TWO IS ONE, ONE IS NONE

If you’re going to swim in the deep end of the pool in this sport of ours, it always pays to have a backup plan.  That might be the chief lesson of the finals here in brilliantly sunny Antalya, Turkey, where good planning saved the Gold Medal prospects of a young German archer in his first World Cup final.  (It also doesn’t hurt to have the world’s most-winning recurve arrow, Easton’s X10, in your quiver, as did every finalist here today)

Here’s the story from World Archery, Dean Alberga Photo Credit.

When the young German’s arrow rest broke on the last end of matchplay, KAHLLUND turned to his second (bow) for a shoot-off to decide Antalya gold.

Aiming in the bottom right 5/6 – that’s the blue – all Florian KAHLLUND could do was hope. “It was more luck,” he said, after drilling an arrow into the 10 and walking away with his first World Cup stage title.

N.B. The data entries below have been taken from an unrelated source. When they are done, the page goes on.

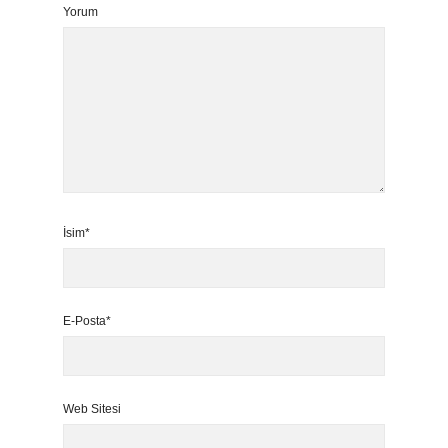
Yorum
İsim*
E-Posta*
Web Sitesi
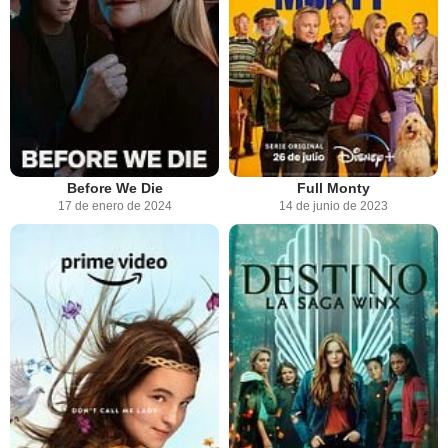
Before We Die
Full Monty
17 de enero de 2024
14 de junio de 2023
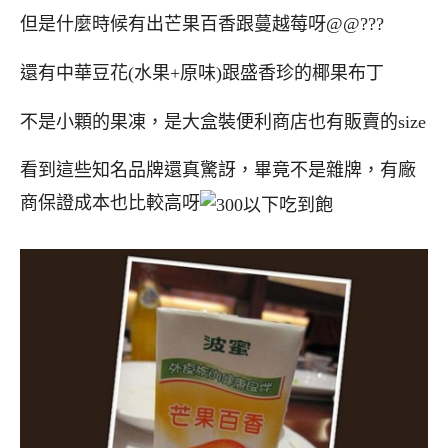
但是什麼時候有出芒果百香跟蔓越莓呀@@???
還有中華豆花(水果+原味)跟盛香珍的椰果布丁
不是小顆的果凍，是大盒裝便利商店也有販賣的size
看到這些知名品牌還真驚訝，畢竟不是雜牌，有廠
商保證成本也比較高呀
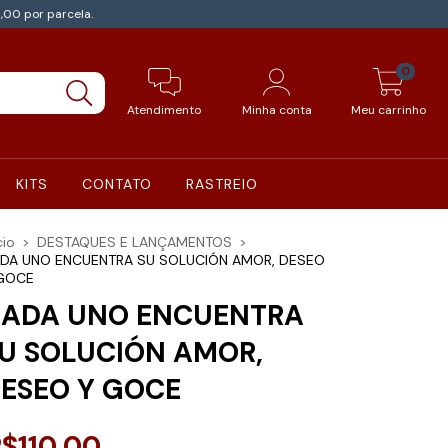
,00 por parcela.
0
Atendimento
Minha conta
Meu carrinho
KITS
CONTATO
RASTREIO
cio
>
DESTAQUES E LANÇAMENTOS
>
DA UNO ENCUENTRA SU SOLUCIÓN AMOR, DESEO
GOCE
ADA UNO ENCUENTRA
U SOLUCIÓN AMOR,
ESEO Y GOCE
$110,00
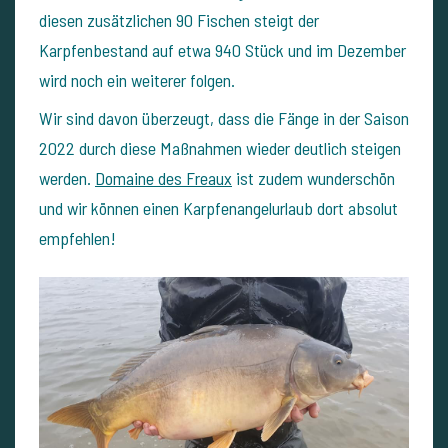
diesen zusätzlichen 90 Fischen steigt der
Karpfenbestand auf etwa 940 Stück und im Dezember
wird noch ein weiterer folgen.
Wir sind davon überzeugt, dass die Fänge in der Saison
2022 durch diese Maßnahmen wieder deutlich steigen
werden.
Domaine des Freaux
ist zudem wunderschön
und wir können einen Karpfenangelurlaub dort absolut
empfehlen!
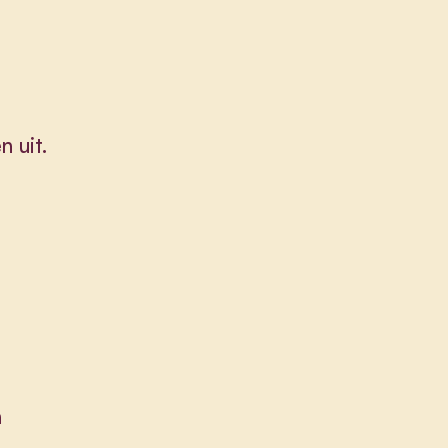
 uit.
n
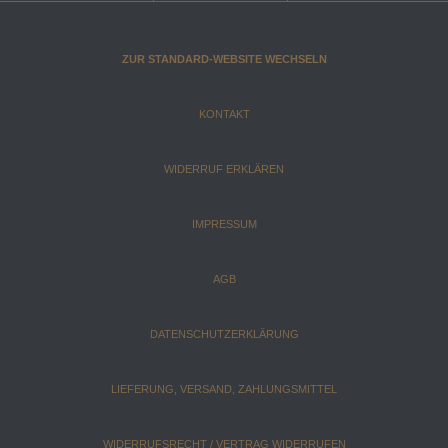
ZUR STANDARD-WEBSITE WECHSELN
KONTAKT
WIDERRUF ERKLÄREN
IMPRESSUM
AGB
DATENSCHUTZERKLÄRUNG
LIEFERUNG, VERSAND, ZAHLUNGSMITTEL
WIDERRUFSRECHT / VERTRAG WIDERRUFEN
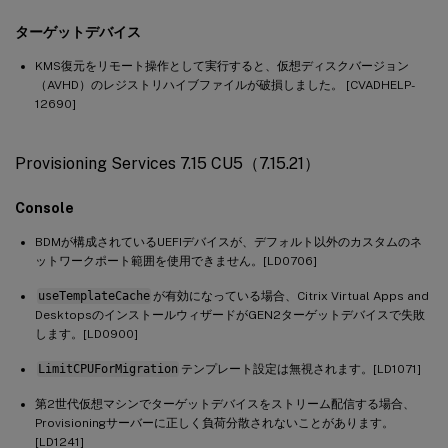
ターゲットデバイス
KMS復元をリモート操作として実行すると、仮想ディスクバージョン
（AVHD）のレジストリハイブファイルが破損しました。 [CVADHELP-
12690]
Provisioning Services 7.15 CU5（7.15.21）
Console
BDMが構成されているUEFIデバイスが、デフォルト以外のカスタムのネ
ットワークポート範囲を使用できません。[LD0706]
useTemplateCache
が有効になっている場合、Citrix Virtual Apps and
DesktopsのインストールウィザードがGEN2ターゲットデバイスで失敗
します。[LD0900]
LimitCPUForMigration
テンプレート設定は無視されます。[LD1071]
第2世代仮想マシンでターゲットデバイスをストリーム配信する場合、
Provisioningサーバーに正しく負荷分散されないことがあります。
[LD1241]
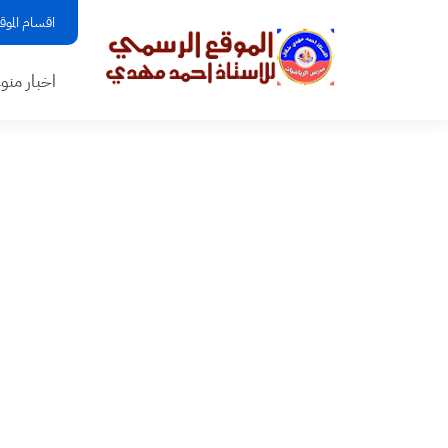
اقسام الموق
اخبار منو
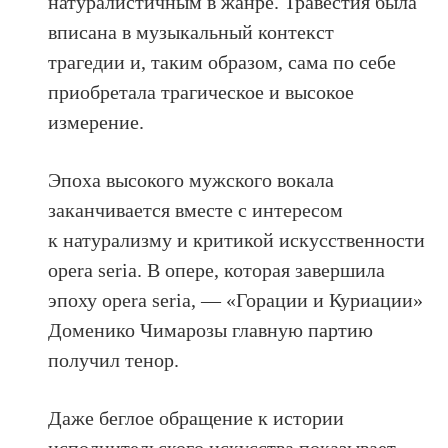
натуралистичным в жанре. Травестия была
вписана в музыкальный контекст
трагедии и, таким образом, сама по себе
приобретала трагическое и высокое
измерение.
Эпоха высокого мужского вокала
заканчивается вместе с интересом
к натурализму и критикой искусственности
opera seria. В опере, которая завершила
эпоху opera seria, — «Горации и Куриации»
Доменико Чимарозы главную партию
получил тенор.
Даже беглое обращение к истории
исполнительского искусства показывает,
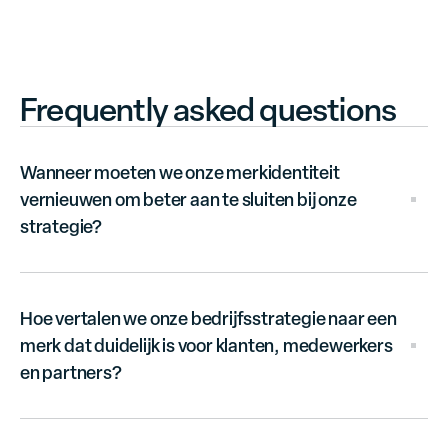
Frequently asked questions
Wanneer moeten we onze merkidentiteit
vernieuwen om beter aan te sluiten bij onze
strategie?
Een merkidentiteit die de organisatie niet
meer weerspiegelt, creëert verwarring bij
Hoe vertalen we onze bedrijfsstrategie naar een
klanten, partners en intern. Het juiste
merk dat duidelijk is voor klanten, medewerkers
moment voor vernieuwing is wanneer de
en partners?
strategie verder is geëvolueerd dan het merk
kan uitdrukken.
Een merk is zo sterk als de duidelijkheid het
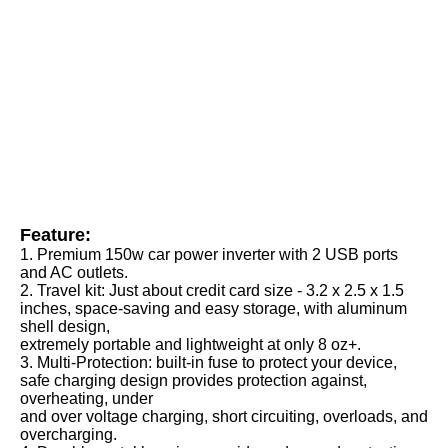
Feature:
1. Premium 150w car power inverter with 2 USB ports 
and AC outlets. 
2. Travel kit: Just about credit card size - 3.2 x 2.5 x 1.5 
inches, space-saving and easy storage, with aluminum 
shell design,
extremely portable and lightweight at only 8 oz+. 
3. Multi-Protection: built-in fuse to protect your device, 
safe charging design provides protection against, 
overheating, under
and over voltage charging, short circuiting, overloads, and 
overcharging. 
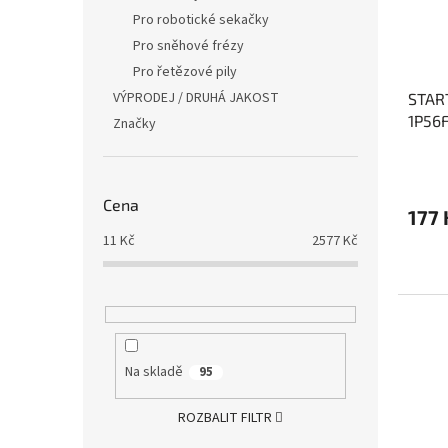
Pro robotické sekačky
Pro sněhové frézy
Pro řetězové pily
VÝPRODEJ / DRUHÁ JAKOST
START
1P56
Značky
Cena
177 
11
Kč
2577
Kč
Na skladě
95
ROZBALIT FILTR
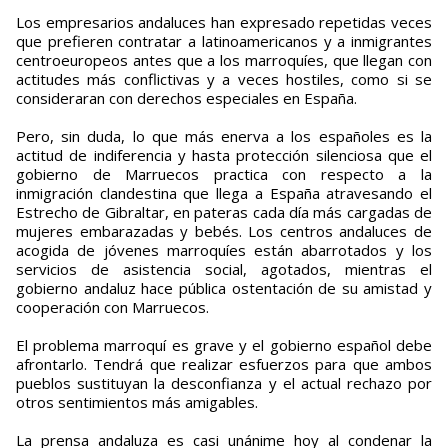
Los empresarios andaluces han expresado repetidas veces
que prefieren contratar a latinoamericanos y a inmigrantes
centroeuropeos antes que a los marroquíes, que llegan con
actitudes más conflictivas y a veces hostiles, como si se
consideraran con derechos especiales en España.
Pero, sin duda, lo que más enerva a los españoles es la
actitud de indiferencia y hasta protección silenciosa que el
gobierno de Marruecos practica con respecto a la
inmigración clandestina que llega a España atravesando el
Estrecho de Gibraltar, en pateras cada día más cargadas de
mujeres embarazadas y bebés. Los centros andaluces de
acogida de jóvenes marroquíes están abarrotados y los
servicios de asistencia social, agotados, mientras el
gobierno andaluz hace pública ostentación de su amistad y
cooperación con Marruecos.
El problema marroquí es grave y el gobierno español debe
afrontarlo. Tendrá que realizar esfuerzos para que ambos
pueblos sustituyan la desconfianza y el actual rechazo por
otros sentimientos más amigables.
La prensa andaluza es casi unánime hoy al condenar la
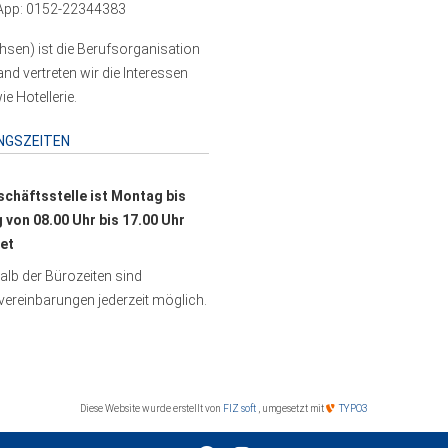
pp: 0152-22344383
sen) ist die Berufsorganisation
 vertreten wir die Interessen
e Hotellerie.
NGSZEITEN
schäftsstelle ist Montag bis
g von 08.00 Uhr bis 17.00 Uhr
et
lb der Bürozeiten sind
ereinbarungen jederzeit möglich.
Diese Website wurde erstellt von
FIZ soft
, umgesetzt mit
TYPO3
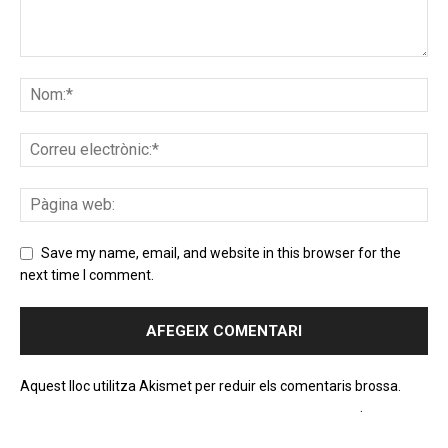
Save my name, email, and website in this browser for the
next time I comment.
Aquest lloc utilitza Akismet per reduir els comentaris brossa.
Apreneu com es processen les dades dels comentaris
.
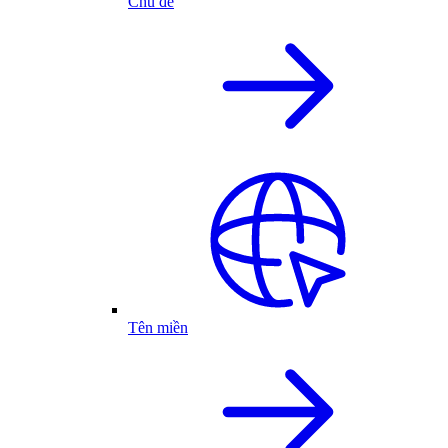
Chủ đề
Tên miền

KAHLLUND qualified in fifth on Wednesday before knocking out reigning recurve men’s World Champion LEE Seungyun during eliminations before lining up against LEE’s teammate KU Bonchan on the Antalya beach arena today.

For both KAHLLUND and KU – a newcomer on the Korean team – it was a first stage final. And it was a gold medal match that needed the full five regulation sets and more to decide.

The German archer jumped to a 3-1 lead before KU evened things up. The pair split the last two sets and the match went to a one-arrow shoot-off.

KU shot first: 9. KAHLLUND, now with spare bow in hand as his arrow rest had broken – the screw came undone and it was a mess – during the previous set, shot second.

He aimed off and somehow put his arrow in the middle.

The unlikely win makes it three World Cup stages in a row with a German gold medal – and puts Florian in a strong qualifying position for the Lausanne 2014 Archery World Cup Final.

Another Korean, CHANG Hye Jin, won the recurve women’s final in convincing fashion. She started with a perfect 30 and didn’t lose a set – although drew two – to the 2011 World Cup Final winner CHENG Ming, from China.

It’s a first World Cup title for CHANG, too – something she said was a “great personal achievement.”

Japan’s Takaharu FURUKAWA and Ren HAYAKAWA won the recurve men’s and women’s bronze medals respectively. FURUKAWA needed a shoot-off – and shot more 10s than any other recurve man in the tournament, winning him the Longines Prize for Precision – Stage Award for Antalya.